Wie die Sachsendorfer reagieren Menschen in ganz Brandenburg: alle überrascht, viele bedauernd und manche hämisch: „Der Platzeck wird für mich genauso wenig machen wie vorher der Stolpe“, sagt eine Potsdamerin im Radio. „Solche Stimmen gibt es auch in Sachsendorf“, weiß Peter Kriening: „Aber die wenigen, die so denken, sind jene, die selbst nichts tun und immer auf ,die da oben’ schimpfen.“

Der Bischof der Evangelischen Kirche von Berlin-Brandenburg, Wolfgang Huber, der viel Respekt vor Stolpes Entscheidung, vor allem aber auch vor seiner Leistung als Ministerpräsident hat, sieht das als Chance: „Viele haben nach dem Ende der DDR eine Identifikationsfigur gebraucht: der so genannte Landesvater war eine Projektion der Menschen auf Stolpe.
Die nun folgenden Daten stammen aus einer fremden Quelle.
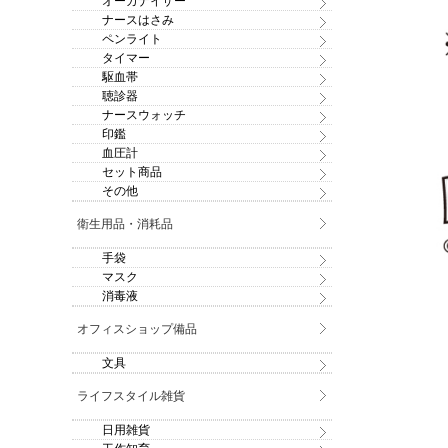
オーガナイザー
ナースはさみ
ペンライト
タイマー
駆血帯
聴診器
ナースウォッチ
印鑑
血圧計
セット商品
その他
衛生用品・消耗品
手袋
マスク
消毒液
オフィスショップ備品
文具
ライフスタイル雑貨
日用雑貨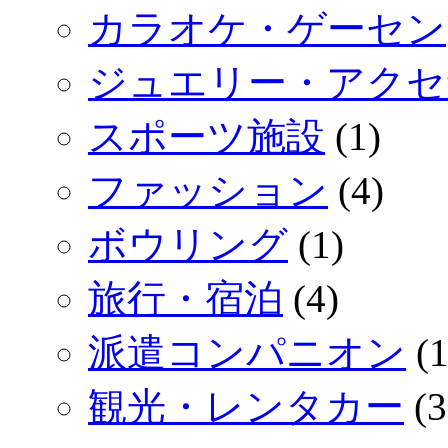
カラオケ・ゲーセン
ジュエリー・アクセ
スポーツ施設
(1)
ファッション
(4)
ボウリング
(1)
旅行・宿泊
(4)
派遣コンパニオン
(1
観光・レンタカー
(3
Er ist damit geschickt und zum Wohle des Landes umgegangen. Aber es kann nur gut sein, wenn diese Projektion einem Politikerbild weichen muss, dass besser zu einer Demokratie passt, weil es die gemeinsame Verantwortung von Regierenden und Regierten betont.“

Den Bischof erreichte die Nachricht übrigens in Bayern, wo er sich aus Anlass des 90. Geburtstag von Carl Friedrich von Weizsäcker aufhielt. Auch dort erzählt er, habe der Rücktritt des dienstältesten Ministerpräsidenten keinen kalt gelassen.